» **AUFGABE**:
Schreiben Sie aus dem Text über die Festplatten die Stelle von „Die zweite Platte“ bis einschließlich „anderen Stelle umbenennen?“ wortgetreu ab.

» **TEXT**:

Vielleicht kann mir da einer auf die Sprünge helfen.

LG


----------



## sheel (21. März 2014)

Hi

/var/run/media/sicherungsplatte ist also schon vorher (automatisch oder sonst was) eingebunden
und ist deine zweite Platte, und /dev/sda2 ist die selbe zweite Platte?


----------



## Netzwerkidi (21. März 2014)

Hi,

es wrden zwei Platten genannt:

/dev/sda1
/dev/sdb1

Auf der ersten ist Linux installiert mit dem /home-Verzeichnis.

Die zweite Platte wird aber mit hochgefahren.

Die erste zeigt Dolphin als "primary" an, die zweite als "74,5 GiB Festplatte" (vorhin hieß sie noch Datensicherung, das war falsch oben mit sicherungsplatte, habe inzwischen das System neu installiert, weil ich Murks gemacht habe)

Btw, kann ich die Platten in ./dev/diks/by-partlabe/ oder an einer anderen Stelle umbenennen?

LG


----------



## sheel (21. März 2014)

Netzwerkidi hat gesagt.:


> es wrden zwei Platten genannt:
> /dev/sda1
> /dev/sdb1


Falls du deinen Beitrag meinst, da wird nur sda2 genannt.
Falls du deinen Computer meinst, gut.
Aber dann gibts ja sda2 gar nicht?

» **DATENABSCHNITT**:
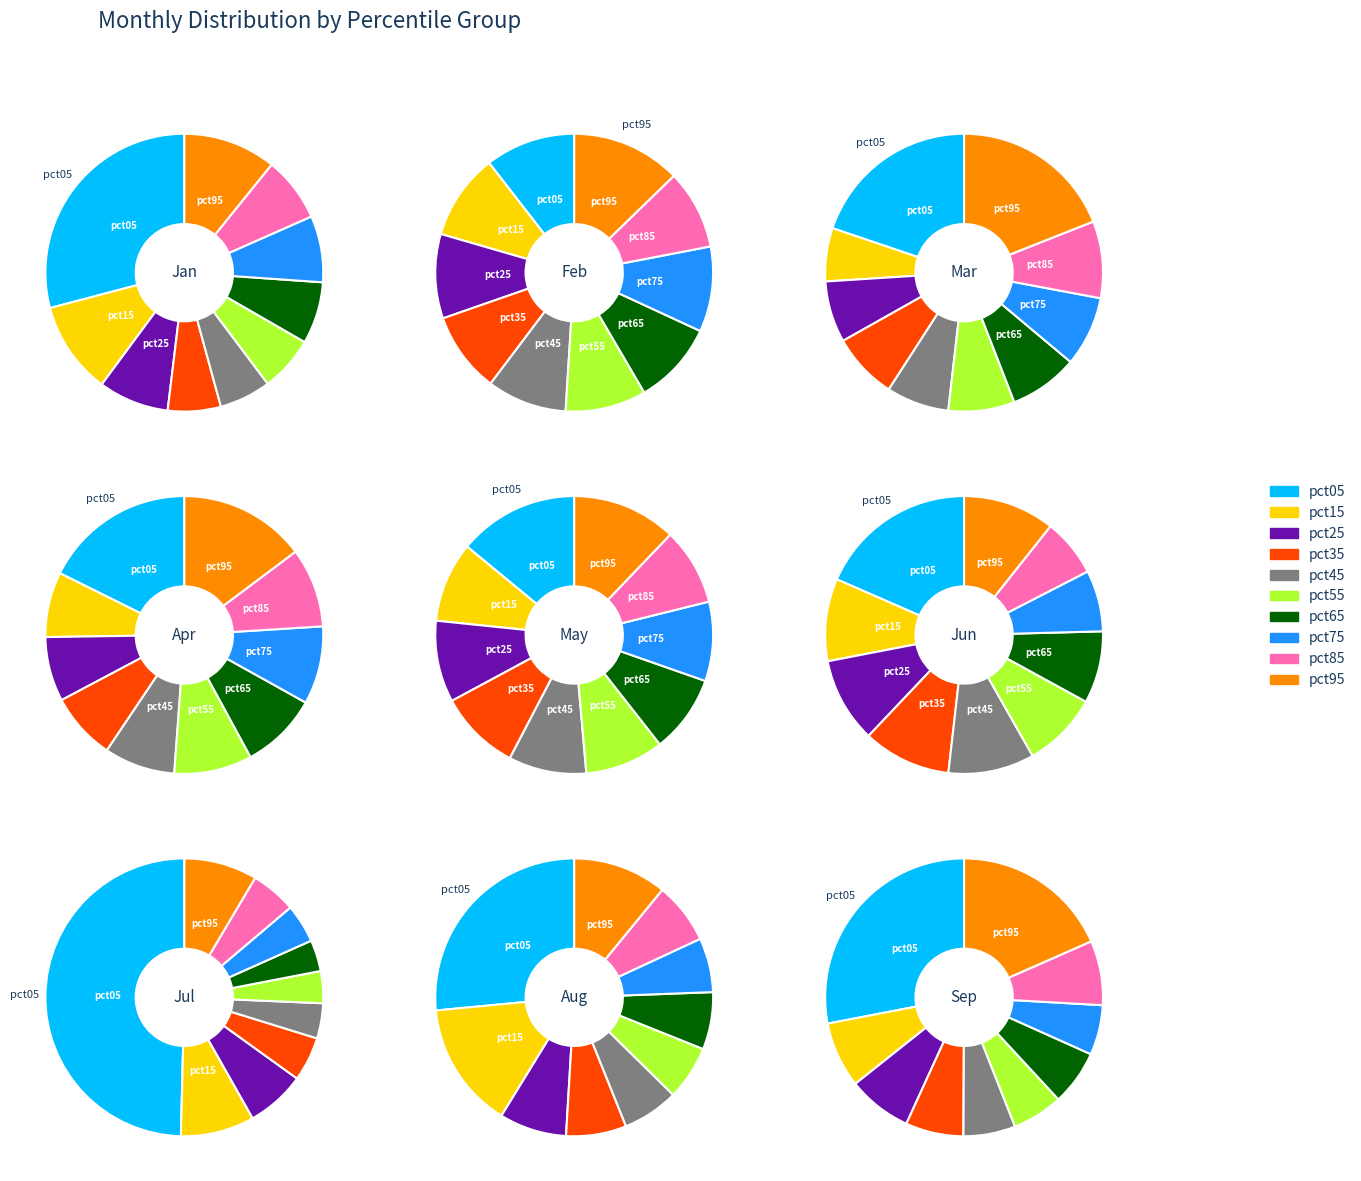

How much of the chart is everything except pct95?

89.2%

» **LÖSUNG**:
Die zweite Platte wird aber mit hochgefahren.

Die erste zeigt Dolphin als "primary" an, die zweite als "74,5 GiB Festplatte" (vorhin hieß sie noch Datensicherung, das war falsch oben mit sicherungsplatte, habe inzwischen das System neu installiert, weil ich Murks gemacht habe)

Btw, kann ich die Platten in ./dev/diks/by-partlabe/ oder an einer anderen Stelle umbenennen?